WHAT THE TASK ASKS
Write again exactly the lines in the listing below, starting at the line with "United Kingdom" and ending at the line with "EU Statement on", both included. Pictures are not copied.

INFORMATION GIVEN section start

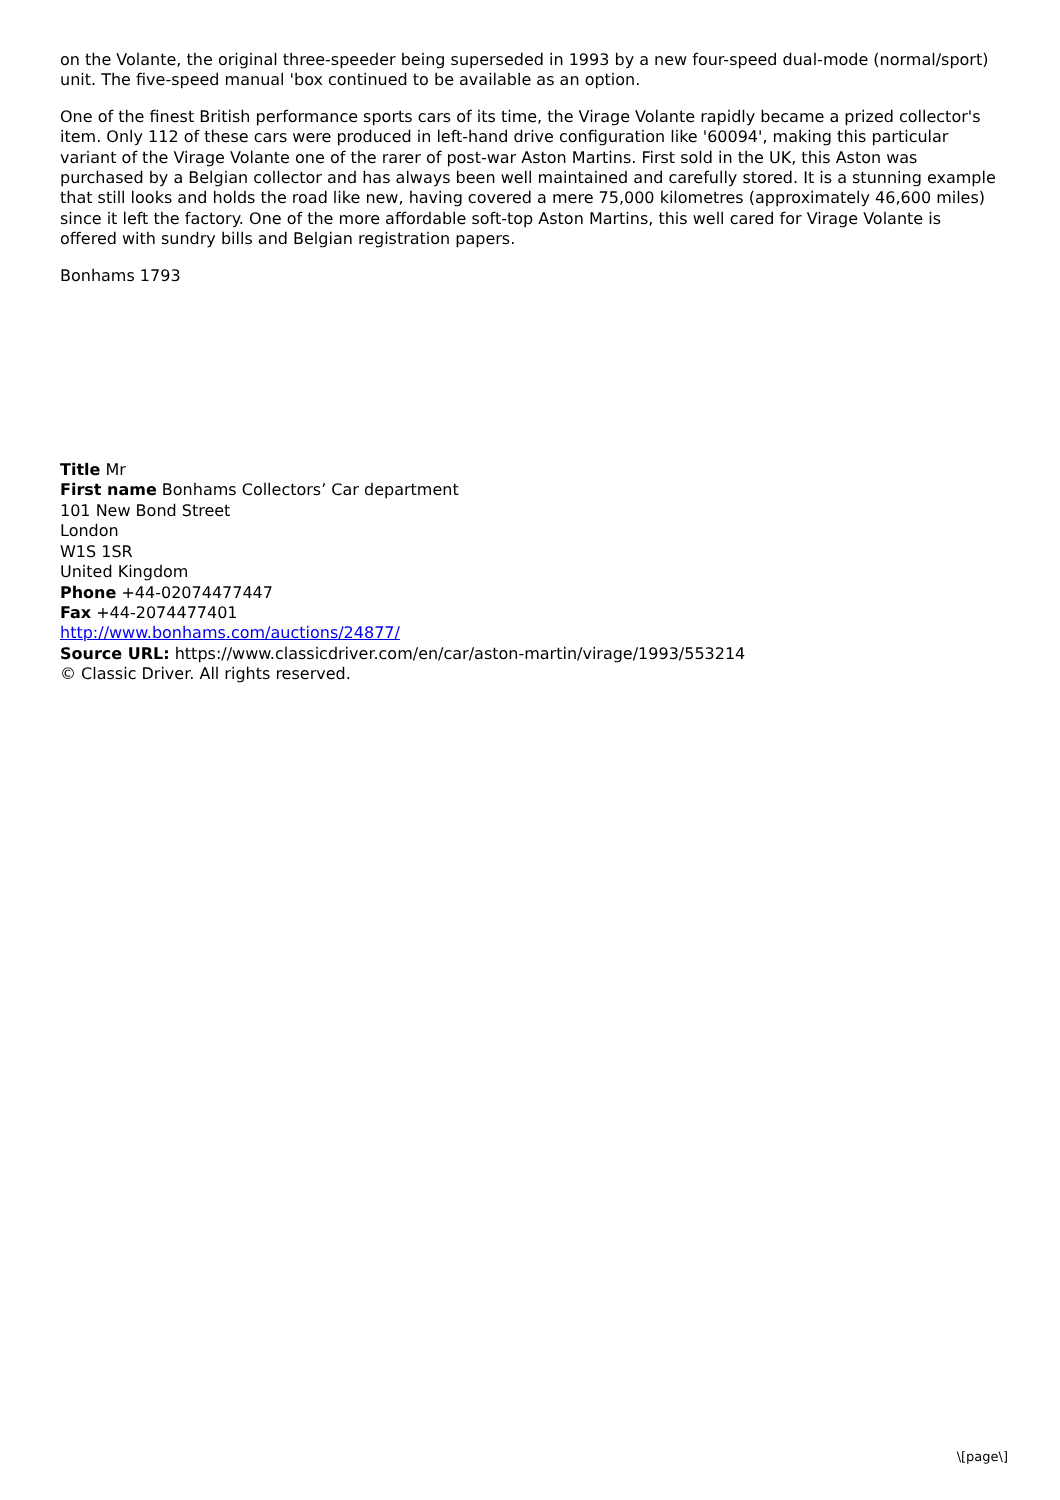on the Volante, the original three-speeder being superseded in 1993 by a new four-speed dual-mode (normal/sport) unit. The five-speed manual 'box continued to be available as an option.
One of the finest British performance sports cars of its time, the Virage Volante rapidly became a prized collector's item. Only 112 of these cars were produced in left-hand drive configuration like '60094', making this particular variant of the Virage Volante one of the rarer of post-war Aston Martins. First sold in the UK, this Aston was purchased by a Belgian collector and has always been well maintained and carefully stored. It is a stunning example that still looks and holds the road like new, having covered a mere 75,000 kilometres (approximately 46,600 miles) since it left the factory. One of the more affordable soft-top Aston Martins, this well cared for Virage Volante is offered with sundry bills and Belgian registration papers.
Bonhams 1793
Title Mr
First name Bonhams Collectors’ Car department
101 New Bond Street
London
W1S 1SR
United Kingdom
Phone +44-02074477447
Fax +44-2074477401
http://www.bonhams.com/auctions/24877/
Source URL: https://www.classicdriver.com/en/car/aston-martin/virage/1993/553214
© Classic Driver. All rights reserved.
\[page\]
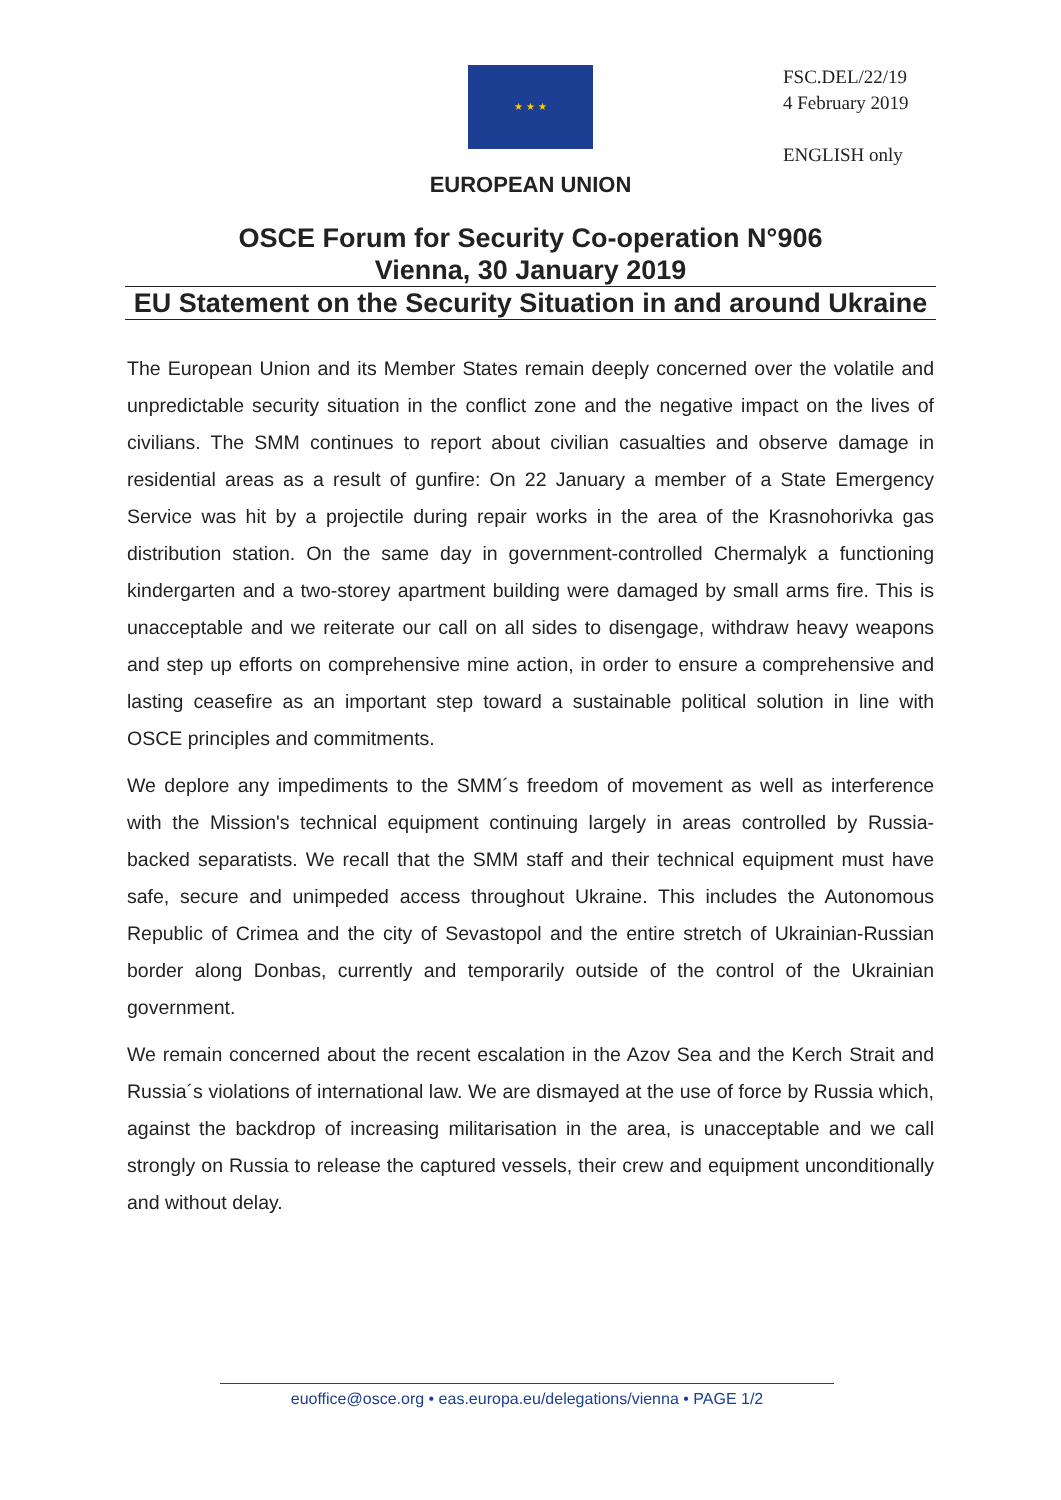★ ★ ★
FSC.DEL/22/19
4 February 2019
ENGLISH only
EUROPEAN UNION
OSCE Forum for Security Co-operation N°906
Vienna, 30 January 2019
EU Statement on the Security Situation in and around Ukraine
The European Union and its Member States remain deeply concerned over the volatile and unpredictable security situation in the conflict zone and the negative impact on the lives of civilians. The SMM continues to report about civilian casualties and observe damage in residential areas as a result of gunfire: On 22 January a member of a State Emergency Service was hit by a projectile during repair works in the area of the Krasnohorivka gas distribution station. On the same day in government-controlled Chermalyk a functioning kindergarten and a two-storey apartment building were damaged by small arms fire. This is unacceptable and we reiterate our call on all sides to disengage, withdraw heavy weapons and step up efforts on comprehensive mine action, in order to ensure a comprehensive and lasting ceasefire as an important step toward a sustainable political solution in line with OSCE principles and commitments.
We deplore any impediments to the SMM´s freedom of movement as well as interference with the Mission's technical equipment continuing largely in areas controlled by Russia-backed separatists. We recall that the SMM staff and their technical equipment must have safe, secure and unimpeded access throughout Ukraine. This includes the Autonomous Republic of Crimea and the city of Sevastopol and the entire stretch of Ukrainian-Russian border along Donbas, currently and temporarily outside of the control of the Ukrainian government.
We remain concerned about the recent escalation in the Azov Sea and the Kerch Strait and Russia´s violations of international law. We are dismayed at the use of force by Russia which, against the backdrop of increasing militarisation in the area, is unacceptable and we call strongly on Russia to release the captured vessels, their crew and equipment unconditionally and without delay.
euoffice@osce.org • eas.europa.eu/delegations/vienna • PAGE 1/2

INFORMATION GIVEN section end

ANSWER FOR THIS EXERCISE
United Kingdom
Phone +44-02074477447
Fax +44-2074477401
http://www.bonhams.com/auctions/24877/
Source URL: https://www.classicdriver.com/en/car/aston-martin/virage/1993/553214
© Classic Driver. All rights reserved.
\[page\]
★ ★ ★
FSC.DEL/22/19
4 February 2019
ENGLISH only
EUROPEAN UNION
OSCE Forum for Security Co-operation N°906
Vienna, 30 January 2019
EU Statement on the Security Situation in and around Ukraine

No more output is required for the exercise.